--- PROVIDED RECORDS ---

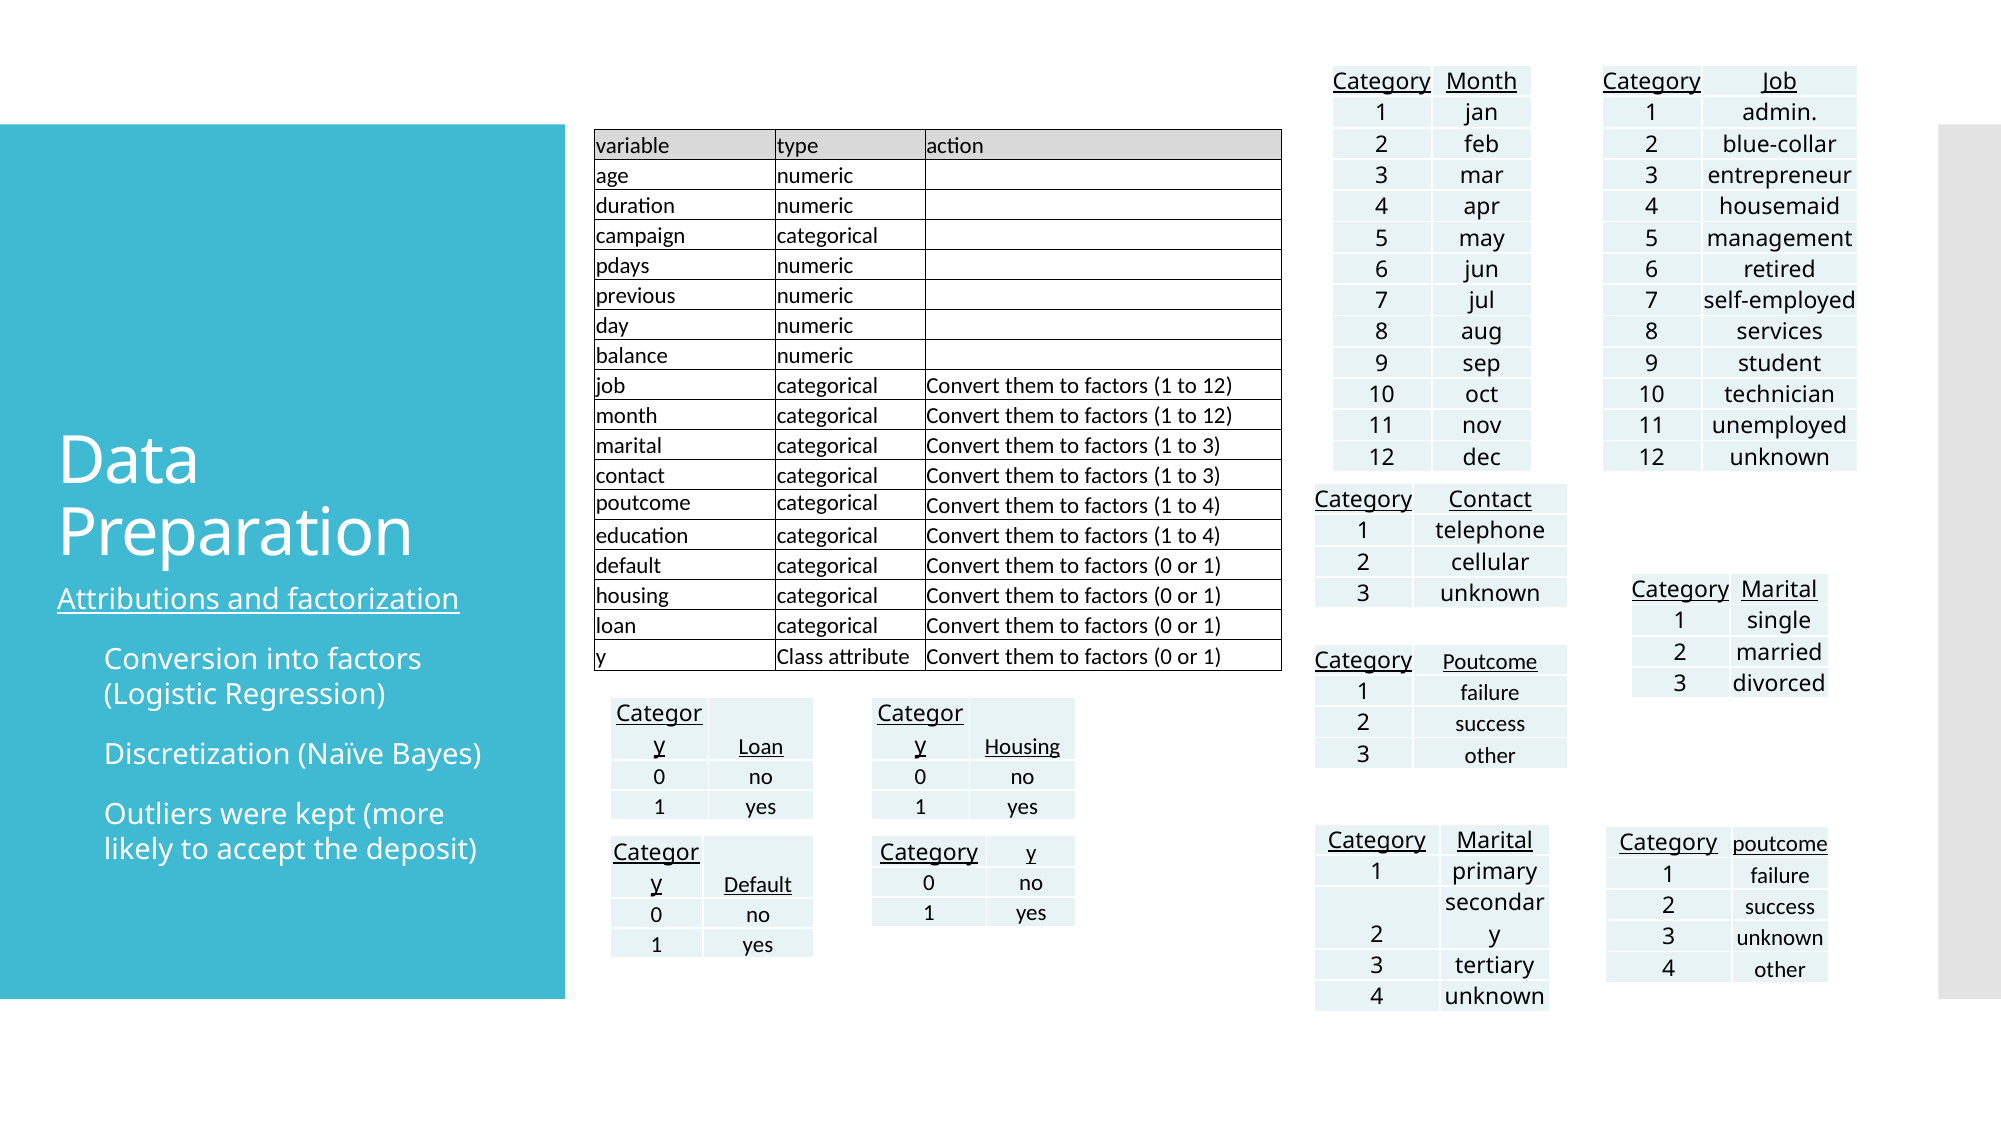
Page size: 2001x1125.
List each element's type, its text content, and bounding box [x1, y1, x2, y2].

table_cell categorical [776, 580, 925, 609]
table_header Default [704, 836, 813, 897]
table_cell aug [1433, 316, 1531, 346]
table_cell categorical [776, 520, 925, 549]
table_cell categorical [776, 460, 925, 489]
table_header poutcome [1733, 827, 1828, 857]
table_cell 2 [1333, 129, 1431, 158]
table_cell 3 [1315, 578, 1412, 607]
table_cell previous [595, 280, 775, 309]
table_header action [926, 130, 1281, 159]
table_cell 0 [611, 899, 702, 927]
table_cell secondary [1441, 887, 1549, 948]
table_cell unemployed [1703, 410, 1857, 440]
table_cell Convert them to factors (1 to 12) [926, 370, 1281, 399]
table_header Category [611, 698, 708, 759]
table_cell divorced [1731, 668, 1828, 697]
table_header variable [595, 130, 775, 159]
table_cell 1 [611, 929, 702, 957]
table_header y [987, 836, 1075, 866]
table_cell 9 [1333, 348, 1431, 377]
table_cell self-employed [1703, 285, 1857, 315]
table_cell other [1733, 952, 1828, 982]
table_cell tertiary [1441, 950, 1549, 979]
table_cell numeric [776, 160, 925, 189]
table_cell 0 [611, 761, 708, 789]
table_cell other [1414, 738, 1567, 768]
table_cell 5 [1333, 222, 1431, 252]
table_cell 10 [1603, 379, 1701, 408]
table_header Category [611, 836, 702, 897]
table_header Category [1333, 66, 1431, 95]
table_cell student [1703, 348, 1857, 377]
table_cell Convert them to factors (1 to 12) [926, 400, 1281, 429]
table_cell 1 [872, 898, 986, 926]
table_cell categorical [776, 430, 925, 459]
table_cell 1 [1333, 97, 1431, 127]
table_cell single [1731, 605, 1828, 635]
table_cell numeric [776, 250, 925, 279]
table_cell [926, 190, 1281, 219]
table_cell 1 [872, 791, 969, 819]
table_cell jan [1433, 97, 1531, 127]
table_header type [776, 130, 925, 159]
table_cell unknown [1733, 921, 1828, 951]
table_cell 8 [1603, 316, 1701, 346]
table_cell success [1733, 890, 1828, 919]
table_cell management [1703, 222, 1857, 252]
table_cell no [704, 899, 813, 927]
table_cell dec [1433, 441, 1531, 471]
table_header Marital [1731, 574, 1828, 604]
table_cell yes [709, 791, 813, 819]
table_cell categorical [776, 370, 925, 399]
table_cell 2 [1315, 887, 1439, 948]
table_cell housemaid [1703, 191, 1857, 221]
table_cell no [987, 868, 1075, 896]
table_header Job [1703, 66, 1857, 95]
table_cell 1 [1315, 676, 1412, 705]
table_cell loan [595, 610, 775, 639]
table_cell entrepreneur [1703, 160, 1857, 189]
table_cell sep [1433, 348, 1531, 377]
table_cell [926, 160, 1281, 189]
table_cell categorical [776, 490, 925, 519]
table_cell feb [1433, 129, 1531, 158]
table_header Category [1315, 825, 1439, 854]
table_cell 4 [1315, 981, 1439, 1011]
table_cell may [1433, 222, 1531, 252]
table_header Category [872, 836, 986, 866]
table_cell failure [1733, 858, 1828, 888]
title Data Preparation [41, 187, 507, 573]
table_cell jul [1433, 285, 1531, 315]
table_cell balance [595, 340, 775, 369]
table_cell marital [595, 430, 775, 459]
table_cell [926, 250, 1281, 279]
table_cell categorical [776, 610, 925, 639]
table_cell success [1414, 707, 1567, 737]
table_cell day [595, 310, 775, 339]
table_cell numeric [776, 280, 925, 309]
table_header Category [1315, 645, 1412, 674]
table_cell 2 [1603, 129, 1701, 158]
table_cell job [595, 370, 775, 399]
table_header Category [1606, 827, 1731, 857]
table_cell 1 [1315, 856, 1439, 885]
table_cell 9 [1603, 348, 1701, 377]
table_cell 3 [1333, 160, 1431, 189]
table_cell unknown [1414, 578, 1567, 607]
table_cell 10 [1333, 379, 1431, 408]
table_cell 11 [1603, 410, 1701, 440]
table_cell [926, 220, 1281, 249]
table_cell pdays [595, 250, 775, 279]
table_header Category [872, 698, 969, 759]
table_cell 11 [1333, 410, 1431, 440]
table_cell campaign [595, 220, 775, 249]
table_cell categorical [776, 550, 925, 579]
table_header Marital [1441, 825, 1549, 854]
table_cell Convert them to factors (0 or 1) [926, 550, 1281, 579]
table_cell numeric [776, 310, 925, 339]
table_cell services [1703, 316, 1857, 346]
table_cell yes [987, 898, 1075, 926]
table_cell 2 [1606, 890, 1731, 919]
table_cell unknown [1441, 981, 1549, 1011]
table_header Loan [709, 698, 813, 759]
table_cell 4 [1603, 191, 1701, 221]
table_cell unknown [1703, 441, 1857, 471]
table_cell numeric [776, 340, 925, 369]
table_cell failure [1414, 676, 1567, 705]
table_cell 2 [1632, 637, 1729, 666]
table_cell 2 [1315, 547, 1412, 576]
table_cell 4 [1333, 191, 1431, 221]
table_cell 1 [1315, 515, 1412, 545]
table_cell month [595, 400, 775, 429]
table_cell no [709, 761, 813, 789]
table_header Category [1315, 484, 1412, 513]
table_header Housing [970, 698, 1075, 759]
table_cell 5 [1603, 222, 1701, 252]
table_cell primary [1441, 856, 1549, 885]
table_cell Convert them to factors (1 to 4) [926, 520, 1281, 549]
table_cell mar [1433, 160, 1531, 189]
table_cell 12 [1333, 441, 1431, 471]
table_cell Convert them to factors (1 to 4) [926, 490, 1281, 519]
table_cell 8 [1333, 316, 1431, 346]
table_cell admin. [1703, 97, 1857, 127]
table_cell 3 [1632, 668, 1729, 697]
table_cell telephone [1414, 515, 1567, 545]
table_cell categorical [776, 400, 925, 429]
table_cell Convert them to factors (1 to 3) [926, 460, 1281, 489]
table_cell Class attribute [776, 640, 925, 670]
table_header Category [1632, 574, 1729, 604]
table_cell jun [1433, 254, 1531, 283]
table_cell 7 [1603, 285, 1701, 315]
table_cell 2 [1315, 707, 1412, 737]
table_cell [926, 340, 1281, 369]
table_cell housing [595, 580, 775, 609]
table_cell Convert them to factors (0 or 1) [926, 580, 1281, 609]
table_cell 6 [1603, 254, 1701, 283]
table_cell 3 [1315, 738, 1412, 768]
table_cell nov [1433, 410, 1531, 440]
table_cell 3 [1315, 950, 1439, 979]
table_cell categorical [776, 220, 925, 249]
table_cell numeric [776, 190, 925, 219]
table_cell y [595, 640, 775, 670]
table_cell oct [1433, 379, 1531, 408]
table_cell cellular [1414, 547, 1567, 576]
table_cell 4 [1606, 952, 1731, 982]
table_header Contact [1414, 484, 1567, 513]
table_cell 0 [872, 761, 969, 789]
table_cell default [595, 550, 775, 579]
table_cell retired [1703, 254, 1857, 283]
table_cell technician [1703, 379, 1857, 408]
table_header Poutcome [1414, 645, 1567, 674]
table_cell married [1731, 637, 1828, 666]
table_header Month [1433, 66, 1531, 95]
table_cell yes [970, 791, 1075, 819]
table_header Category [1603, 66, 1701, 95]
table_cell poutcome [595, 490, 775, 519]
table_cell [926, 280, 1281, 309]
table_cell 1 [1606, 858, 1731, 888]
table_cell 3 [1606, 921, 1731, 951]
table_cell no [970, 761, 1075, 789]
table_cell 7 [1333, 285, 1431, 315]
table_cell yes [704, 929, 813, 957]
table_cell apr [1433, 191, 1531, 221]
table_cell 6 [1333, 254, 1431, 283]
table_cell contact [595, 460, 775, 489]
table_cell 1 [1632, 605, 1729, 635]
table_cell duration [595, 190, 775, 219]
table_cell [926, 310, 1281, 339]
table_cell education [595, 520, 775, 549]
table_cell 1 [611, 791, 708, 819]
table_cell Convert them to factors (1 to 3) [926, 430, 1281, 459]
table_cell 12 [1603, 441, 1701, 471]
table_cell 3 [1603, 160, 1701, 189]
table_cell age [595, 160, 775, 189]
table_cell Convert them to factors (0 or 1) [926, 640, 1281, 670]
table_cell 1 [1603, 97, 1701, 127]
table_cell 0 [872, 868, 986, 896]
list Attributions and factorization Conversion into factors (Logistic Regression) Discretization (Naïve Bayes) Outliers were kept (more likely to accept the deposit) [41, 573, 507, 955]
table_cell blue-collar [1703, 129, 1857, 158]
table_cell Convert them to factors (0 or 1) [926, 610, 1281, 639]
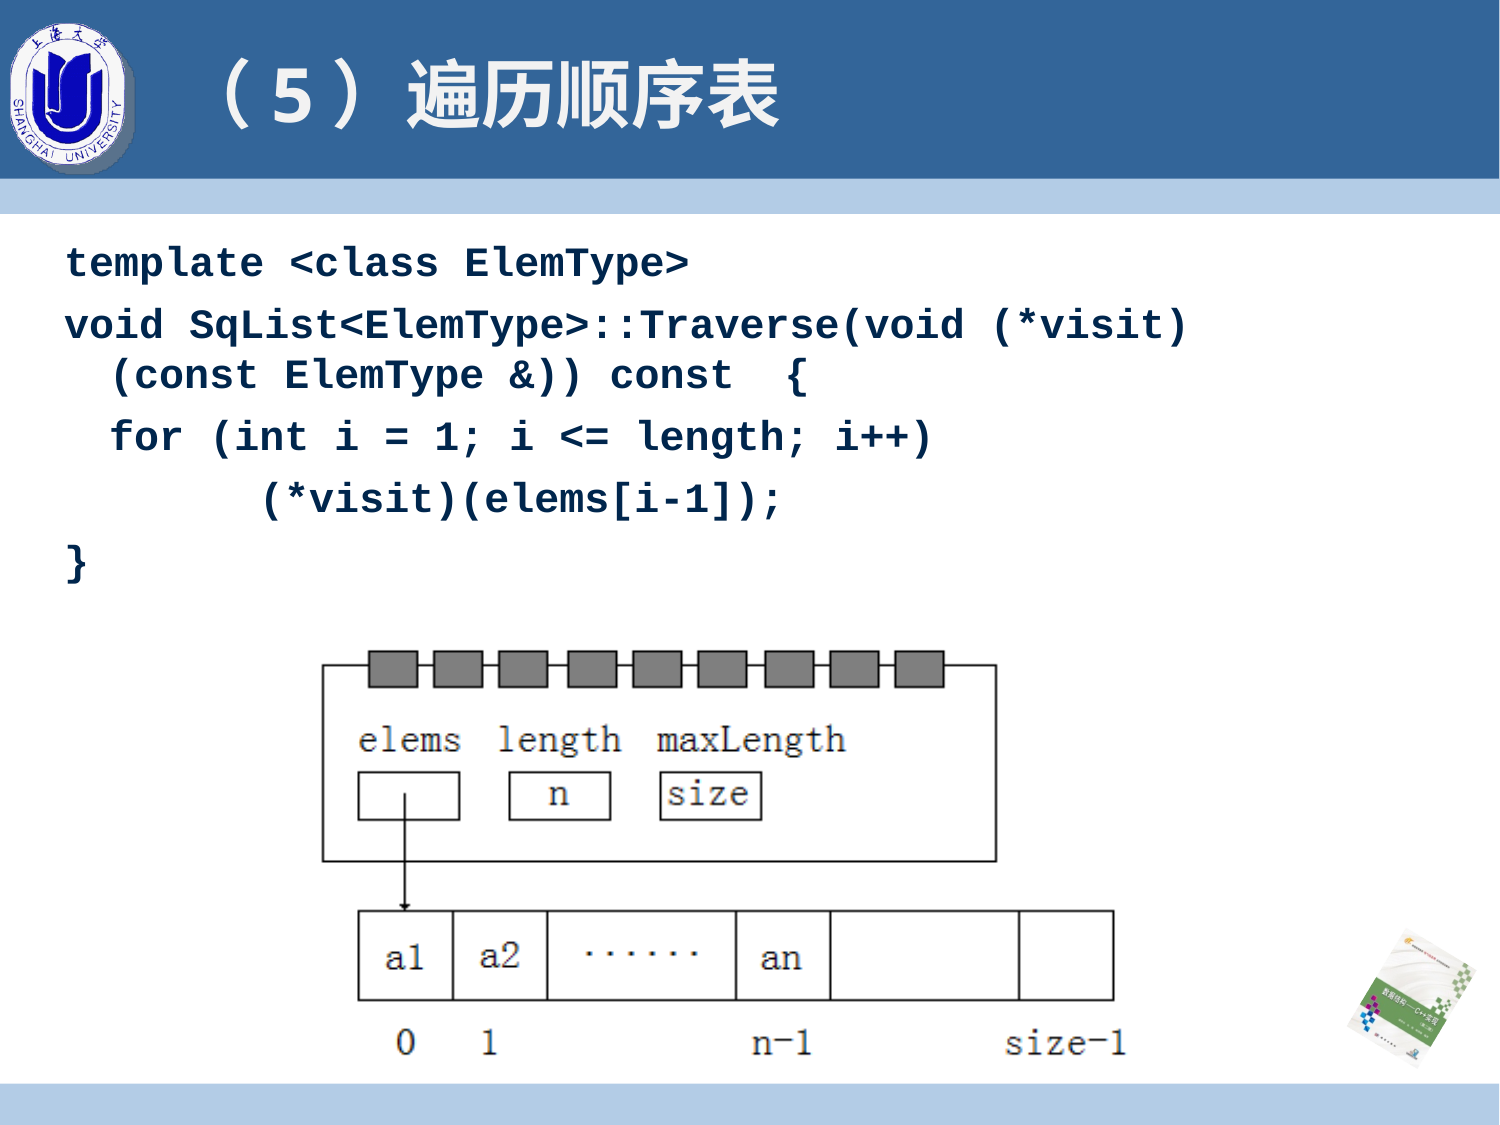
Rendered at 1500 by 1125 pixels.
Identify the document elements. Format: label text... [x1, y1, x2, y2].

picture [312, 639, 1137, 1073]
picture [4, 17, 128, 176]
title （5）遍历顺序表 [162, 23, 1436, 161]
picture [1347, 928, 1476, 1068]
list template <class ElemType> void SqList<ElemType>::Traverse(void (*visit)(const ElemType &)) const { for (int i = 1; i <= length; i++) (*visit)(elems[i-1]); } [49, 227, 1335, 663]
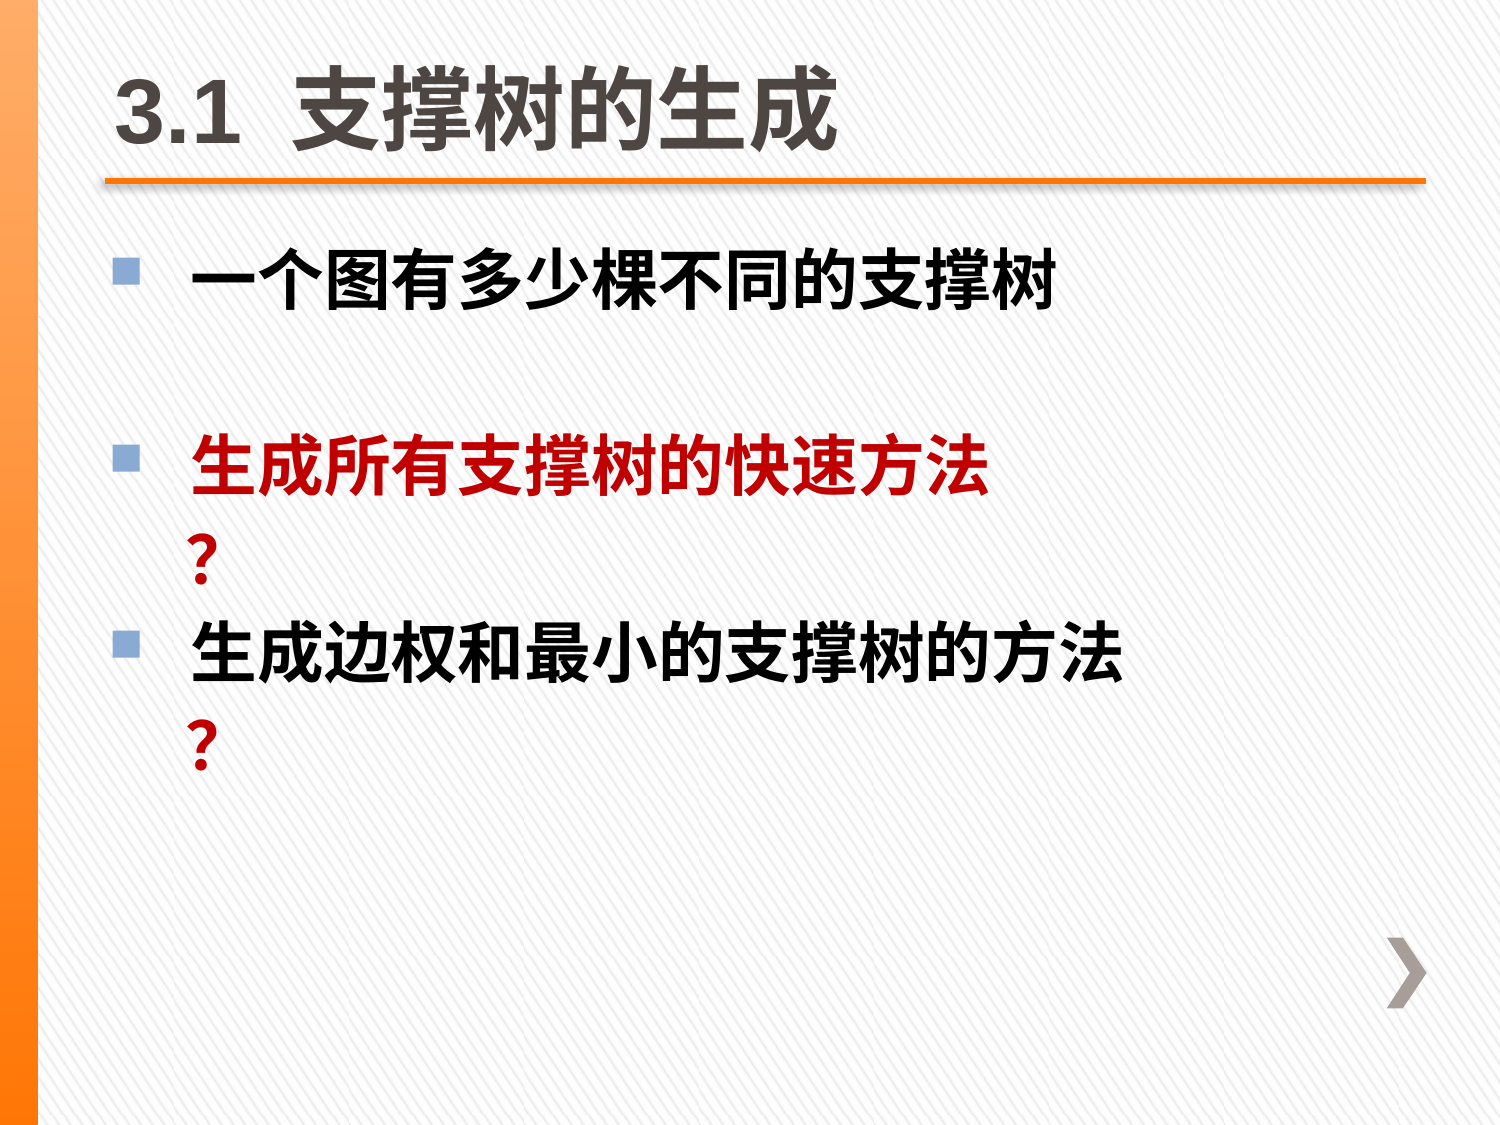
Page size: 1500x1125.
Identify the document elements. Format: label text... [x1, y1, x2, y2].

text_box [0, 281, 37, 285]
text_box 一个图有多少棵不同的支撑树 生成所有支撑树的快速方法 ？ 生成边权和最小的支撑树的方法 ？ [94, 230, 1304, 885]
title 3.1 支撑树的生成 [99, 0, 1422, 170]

---

REQUIREMENT => Take the line that holds "text_box [0, 281, 37, 285]" as the first line and the last line of the data as the final one. Retype everything between, both included, exactly.

RESULT OF THE TASK =>
text_box [0, 281, 37, 285]
text_box 一个图有多少棵不同的支撑树 生成所有支撑树的快速方法 ？ 生成边权和最小的支撑树的方法 ？ [94, 230, 1304, 885]
title 3.1 支撑树的生成 [99, 0, 1422, 170]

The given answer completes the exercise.